The animations and commentaries are diverting—and asking Bing or Google for the average Milton house price does get you a raft of information—but if you are seriously pricing our current Milton market, a specific detailed search right here on my site will get you a lot closer to the information you need. And if you are considering the sale of your own home, you deserve a professionally researched comparable analysis—the kind performed by an experienced, licensed area Realtor®. That’s me, and I’d be pleased to perform exactly that kind of thorough-going ‘comp’ for your property, with no obligation attached. And you don’t have to search further: I’m just a phone call away! Call/Text me Russell Stucki at (302) 228-7871, email me at email@example.com, visit more listings at www.beachrealestate.com
Sometimes what you don’t say in your Delaware real estate listing can be as important as what you do. Your marketing will necessarily include all sorts of numerical info your agent enters for Delaware MLS – but the main text itself is every bit as crucial. That paragraph has to be more than a summary of structure and land because it’s actually your most important ad. Your agent must accurately describe the home while simultaneously reaching out to appeal to the corps of potential buyers.
Certainly, the most glaring shortcomings will always sour a real estate listing (bad photos, misspellings, etc.). But there are more subtle points that can slip by.
Phrasing should avoid negative-sounding words. “Dark” can perfectly describe a comfortable décor approach, but on paper, the word is a downer. “Old” is another one of those, while its first cousins “quaint” and “historic” are positive substitutes. “Needs work” will dynamite the perceived value of any home (who want to pay to have to do “work”?) — While “perfect canvas for your design touches” leaves a more positive impression.
The right language gives buyers a chance to form their own opinions once they’ve seen the property. Negatives stand a good chance of preventing that from happening in the first place.
Your Delaware real estate listing is your first chance to sell, so don’t neglect to mention less-obvious features: any unseen attributes that numbers alone don’t convey. The number of bedrooms, square footage, etc., can’t help a listing’s reader know that there is a finished basement. An extra-big garage or astonishingly beautiful window views need to be pointed out (but only if the adjectives are on-target).

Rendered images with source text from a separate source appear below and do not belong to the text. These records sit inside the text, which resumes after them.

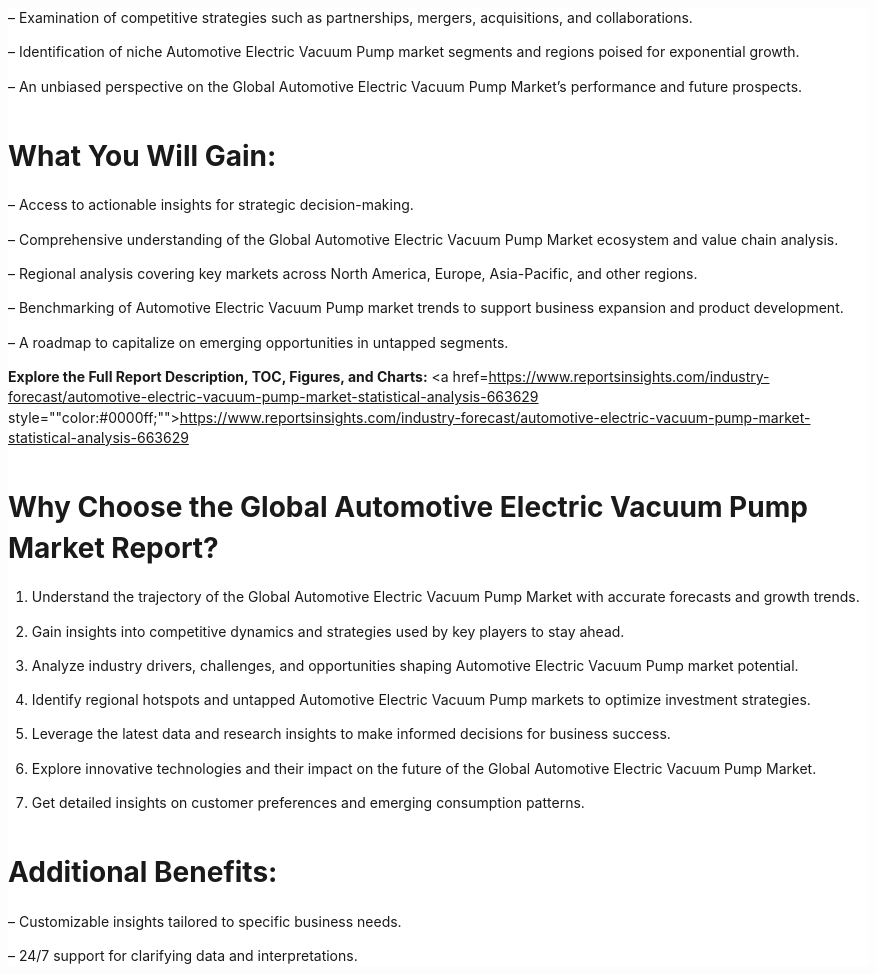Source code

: – Examination of competitive strategies such as partnerships, mergers, acquisitions, and collaborations.

– Identification of niche Automotive Electric Vacuum Pump market segments and regions poised for exponential growth.

– An unbiased perspective on the Global Automotive Electric Vacuum Pump Market’s performance and future prospects.

# <strong>What You Will Gain:</strong>

– Access to actionable insights for strategic decision-making.

– Comprehensive understanding of the Global Automotive Electric Vacuum Pump Market ecosystem and value chain analysis.

– Regional analysis covering key markets across North America, Europe, Asia-Pacific, and other regions.

– Benchmarking of Automotive Electric Vacuum Pump market trends to support business expansion and product development.

– A roadmap to capitalize on emerging opportunities in untapped segments.

<strong>Explore the Full Report Description, TOC, Figures, and Charts:</strong>
<a href=https://www.reportsinsights.com/industry-forecast/automotive-electric-vacuum-pump-market-statistical-analysis-663629 style=""color:#0000ff;"">https://www.reportsinsights.com/industry-forecast/automotive-electric-vacuum-pump-market-statistical-analysis-663629</a>

# <strong>Why Choose the Global Automotive Electric Vacuum Pump Market Report?</strong>

1. Understand the trajectory of the Global Automotive Electric Vacuum Pump Market with accurate forecasts and growth trends.

2. Gain insights into competitive dynamics and strategies used by key players to stay ahead.

3. Analyze industry drivers, challenges, and opportunities shaping Automotive Electric Vacuum Pump market potential.

4. Identify regional hotspots and untapped Automotive Electric Vacuum Pump markets to optimize investment strategies.

5. Leverage the latest data and research insights to make informed decisions for business success.

6. Explore innovative technologies and their impact on the future of the Global Automotive Electric Vacuum Pump Market.

7. Get detailed insights on customer preferences and emerging consumption patterns.

# <strong>Additional Benefits:</strong>

– Customizable insights tailored to specific business needs.

– 24/7 support for clarifying data and interpretations.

In any case, be sure your home is prepared to show and sell before your Delaware real estate listing appears. Buyers can see how long a home has been on the market, and the more days and weeks that tick by, the less appealing a property can seem. But the fact is a well-marketed property is most likely to become a quickly sold property.
As your home closes in on its marketing debut, contact me to schedule a no-obligation consultation. I’m here to make sure that listing pops! Savvy shoppers; don’t sit on the sidelines, call/text 302-228-7871 or email me, Russell Stucki, REALTOR ® of Beach Real Estate Market to provide detailed information on Delaware homes for sale, investment and commercial properties, luxury and waterfront homes, condos/townhomes, new construction, lots and land, farms and equestrian properties located in but not limited to Bethany, Bethel, Bridgeville, Dagsboro, Delmar, Ellendale, Fenwick Island, Frankford, Georgetown, Greenwood, Harbeson, Laurel, Lewes, Lincoln, Milford, Millsboro, Millville, Milton, Ocean View, Rehoboth Beach, Seaford, Selbyville, Delaware.